DÜSSELDORF. Eine repräsentative Umfrage unter Deutschlands Strafrechtverteidiger hat ein vernichtendes Urteil über die Objektivität der Richter ausgestellt. Die von der PR-Agentur Wilmes Kommunikation in Thesenform durchgeführte Befragung hat dabei über 114 Strafverteidiger interviewt. 72,1 Prozent der befragten Strafverteidiger sind demnach der Meinung, daß sich Berufsrichter bei der Urteilsfindung von den Medien beeinflussen lassen. Fast 67 Prozent gehen davon aus, daß die Medien die größte Gefahr der Beeinflussung in einem Gerichtsverfahren darstellen, 85 Prozent meinen, daß mit der Veröffentlichung eines Ermittlungsverfahrens die Vorverurteilung für den Beschuldigten beginne. 80 Prozent meinen, ein klinisch-objektives Urteil ohne jegliche Beeinflussung durch die Medien sei nicht möglich. Wilfried Hamm, Sprecher des Vorstandes und Pressesprecher der Neuen Richtervereinigung, räumte ein: "Richter sind doch auch nur Menschen. Der Druck unter anderem auch der Medien ist manchen Verfahren so groß, daß ich mir vorstellen kann, daß Richter, wenn auch unterbewußt, dadurch beeinflußt werden."

 

Vertriebenen-Ehrung postum für Peter Glotz

BONN. Die höchste Auszeichnung des Bundes der Vertriebenen (BdV), die Ehrenplakette, wird in diesem Jahr postum an den im August 2005 verstorbenen SPD-Politiker Peter Glotz verliehen.

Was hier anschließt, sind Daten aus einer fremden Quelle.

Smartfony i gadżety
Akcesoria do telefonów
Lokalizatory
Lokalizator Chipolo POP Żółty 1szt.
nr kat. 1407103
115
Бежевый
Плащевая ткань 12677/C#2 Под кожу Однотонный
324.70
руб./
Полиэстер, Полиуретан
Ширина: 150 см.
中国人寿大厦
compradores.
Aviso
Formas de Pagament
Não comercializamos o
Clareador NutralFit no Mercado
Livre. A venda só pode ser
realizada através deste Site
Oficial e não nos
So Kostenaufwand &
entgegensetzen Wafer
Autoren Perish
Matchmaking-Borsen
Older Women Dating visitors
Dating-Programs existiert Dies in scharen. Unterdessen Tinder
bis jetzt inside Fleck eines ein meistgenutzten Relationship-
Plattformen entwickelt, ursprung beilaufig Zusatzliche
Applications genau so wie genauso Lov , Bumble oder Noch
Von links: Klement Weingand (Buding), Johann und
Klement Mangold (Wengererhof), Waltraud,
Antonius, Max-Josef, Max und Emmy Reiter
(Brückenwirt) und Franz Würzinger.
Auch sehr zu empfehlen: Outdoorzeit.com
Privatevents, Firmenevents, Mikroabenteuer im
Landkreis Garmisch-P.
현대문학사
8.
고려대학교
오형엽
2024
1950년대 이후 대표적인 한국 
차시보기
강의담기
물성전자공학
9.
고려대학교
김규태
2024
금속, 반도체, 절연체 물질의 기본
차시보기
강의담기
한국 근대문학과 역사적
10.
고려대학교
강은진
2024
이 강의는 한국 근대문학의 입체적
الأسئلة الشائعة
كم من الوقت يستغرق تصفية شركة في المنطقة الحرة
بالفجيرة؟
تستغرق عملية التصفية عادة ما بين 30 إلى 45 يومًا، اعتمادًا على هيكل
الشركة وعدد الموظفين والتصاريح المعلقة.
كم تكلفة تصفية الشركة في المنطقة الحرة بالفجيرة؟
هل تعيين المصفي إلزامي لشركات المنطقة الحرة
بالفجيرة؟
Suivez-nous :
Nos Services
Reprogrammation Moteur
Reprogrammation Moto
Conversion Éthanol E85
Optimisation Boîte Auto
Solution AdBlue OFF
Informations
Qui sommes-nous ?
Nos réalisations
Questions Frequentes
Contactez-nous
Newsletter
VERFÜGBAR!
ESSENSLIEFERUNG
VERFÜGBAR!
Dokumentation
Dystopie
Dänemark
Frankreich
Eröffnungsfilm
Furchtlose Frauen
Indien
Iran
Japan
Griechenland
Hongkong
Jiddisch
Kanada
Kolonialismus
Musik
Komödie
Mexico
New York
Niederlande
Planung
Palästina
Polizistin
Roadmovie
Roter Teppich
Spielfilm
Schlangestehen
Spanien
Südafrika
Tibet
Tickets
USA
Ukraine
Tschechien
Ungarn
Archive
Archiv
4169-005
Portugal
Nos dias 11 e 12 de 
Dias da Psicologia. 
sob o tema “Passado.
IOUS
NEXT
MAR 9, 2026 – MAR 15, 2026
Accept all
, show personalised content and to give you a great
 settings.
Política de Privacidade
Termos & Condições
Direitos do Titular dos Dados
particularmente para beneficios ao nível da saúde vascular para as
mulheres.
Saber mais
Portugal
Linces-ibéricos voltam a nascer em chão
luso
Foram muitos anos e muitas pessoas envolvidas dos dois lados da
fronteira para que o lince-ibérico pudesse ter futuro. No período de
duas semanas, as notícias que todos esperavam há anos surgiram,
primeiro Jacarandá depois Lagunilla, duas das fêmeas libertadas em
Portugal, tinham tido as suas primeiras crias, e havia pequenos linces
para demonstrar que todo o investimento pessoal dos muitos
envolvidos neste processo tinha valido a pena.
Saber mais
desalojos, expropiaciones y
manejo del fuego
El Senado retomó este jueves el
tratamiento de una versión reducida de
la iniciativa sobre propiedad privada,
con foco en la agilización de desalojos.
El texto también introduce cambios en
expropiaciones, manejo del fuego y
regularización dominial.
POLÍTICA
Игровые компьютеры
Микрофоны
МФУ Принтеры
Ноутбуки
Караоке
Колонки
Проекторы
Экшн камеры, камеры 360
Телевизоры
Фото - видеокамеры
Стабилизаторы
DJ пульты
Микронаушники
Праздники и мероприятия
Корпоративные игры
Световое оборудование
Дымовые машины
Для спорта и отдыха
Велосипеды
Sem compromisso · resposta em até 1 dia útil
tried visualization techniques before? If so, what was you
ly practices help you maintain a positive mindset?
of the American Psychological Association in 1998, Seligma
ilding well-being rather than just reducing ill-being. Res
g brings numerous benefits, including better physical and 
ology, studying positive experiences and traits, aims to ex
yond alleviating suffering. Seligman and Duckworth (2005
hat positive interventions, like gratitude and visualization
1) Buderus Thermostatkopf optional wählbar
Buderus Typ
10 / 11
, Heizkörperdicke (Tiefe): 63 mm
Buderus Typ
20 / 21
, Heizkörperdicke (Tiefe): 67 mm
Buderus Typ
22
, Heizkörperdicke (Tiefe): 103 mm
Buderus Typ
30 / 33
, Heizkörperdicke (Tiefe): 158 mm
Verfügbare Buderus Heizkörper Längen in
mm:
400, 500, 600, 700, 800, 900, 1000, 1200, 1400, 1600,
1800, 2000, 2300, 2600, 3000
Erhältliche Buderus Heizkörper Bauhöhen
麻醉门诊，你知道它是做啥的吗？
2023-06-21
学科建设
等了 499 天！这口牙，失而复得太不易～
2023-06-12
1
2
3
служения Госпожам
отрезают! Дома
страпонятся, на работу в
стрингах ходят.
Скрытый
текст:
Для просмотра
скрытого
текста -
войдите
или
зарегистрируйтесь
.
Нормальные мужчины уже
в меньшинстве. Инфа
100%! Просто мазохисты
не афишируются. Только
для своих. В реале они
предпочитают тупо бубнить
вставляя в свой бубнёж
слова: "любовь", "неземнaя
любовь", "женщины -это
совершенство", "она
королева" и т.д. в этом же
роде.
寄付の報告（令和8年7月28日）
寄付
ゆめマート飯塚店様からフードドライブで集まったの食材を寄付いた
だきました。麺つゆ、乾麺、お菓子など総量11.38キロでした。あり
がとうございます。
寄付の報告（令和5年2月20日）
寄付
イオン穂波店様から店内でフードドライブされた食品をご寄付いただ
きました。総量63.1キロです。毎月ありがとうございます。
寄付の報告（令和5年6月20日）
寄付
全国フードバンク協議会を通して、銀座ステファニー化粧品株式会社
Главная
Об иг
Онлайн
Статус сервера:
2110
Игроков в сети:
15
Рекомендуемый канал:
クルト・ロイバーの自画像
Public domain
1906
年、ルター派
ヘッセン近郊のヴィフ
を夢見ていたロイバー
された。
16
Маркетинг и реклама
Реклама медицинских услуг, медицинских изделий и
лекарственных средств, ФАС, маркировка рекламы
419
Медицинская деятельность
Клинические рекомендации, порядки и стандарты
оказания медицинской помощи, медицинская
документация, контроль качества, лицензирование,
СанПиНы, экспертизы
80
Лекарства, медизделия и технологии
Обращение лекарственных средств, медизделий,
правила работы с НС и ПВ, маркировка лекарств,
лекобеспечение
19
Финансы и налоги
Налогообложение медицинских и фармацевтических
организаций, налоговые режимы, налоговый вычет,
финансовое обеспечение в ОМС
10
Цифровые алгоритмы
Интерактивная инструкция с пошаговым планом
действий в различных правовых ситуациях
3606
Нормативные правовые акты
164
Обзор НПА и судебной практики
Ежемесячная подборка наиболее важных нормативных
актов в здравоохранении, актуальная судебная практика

Die Verleihung an Glotz sei "ein sichtbares Zeichen der Anerkennung und der Dankbarkeit" der Vertriebenen, erklärte BdV-Präsidentin Erika Steinbach. Aus "innerster Überzeugung" habe Glotz sich für Ziele und Anliegen eines Zentrums gegen Vertreibungen eingesetzt. Noch in seinen letzten Lebenstagen habe er die Hoffnung auf staatliche Unterstützung zum Ausdruck gebracht, so Steinbach. Für Peter Glotz seien die Verbrechen des nationalsozialistischen Regimes niemals eine Rechtfertigung für die Vertreibung der Deutschen gewesen, erklärte die BdV-Chefin und CDU-Bundestagsabgeordnete. Seit Gründung der Stiftung Zentrum gegen Vertreibungen im September 2000 war Glotz ihr Vorsitzender. Über das Zentrum und die Verdrängung der Vertreibungen sprach er im Januar 2005 auch in einem großen Interview mit dieser Zeitung (JF 5/05). Die Auszeichnung wird seiner Witwe im Rahmen eines Festaktes zum Tag der Heimat am 2. September 2006 in Berlin übergeben.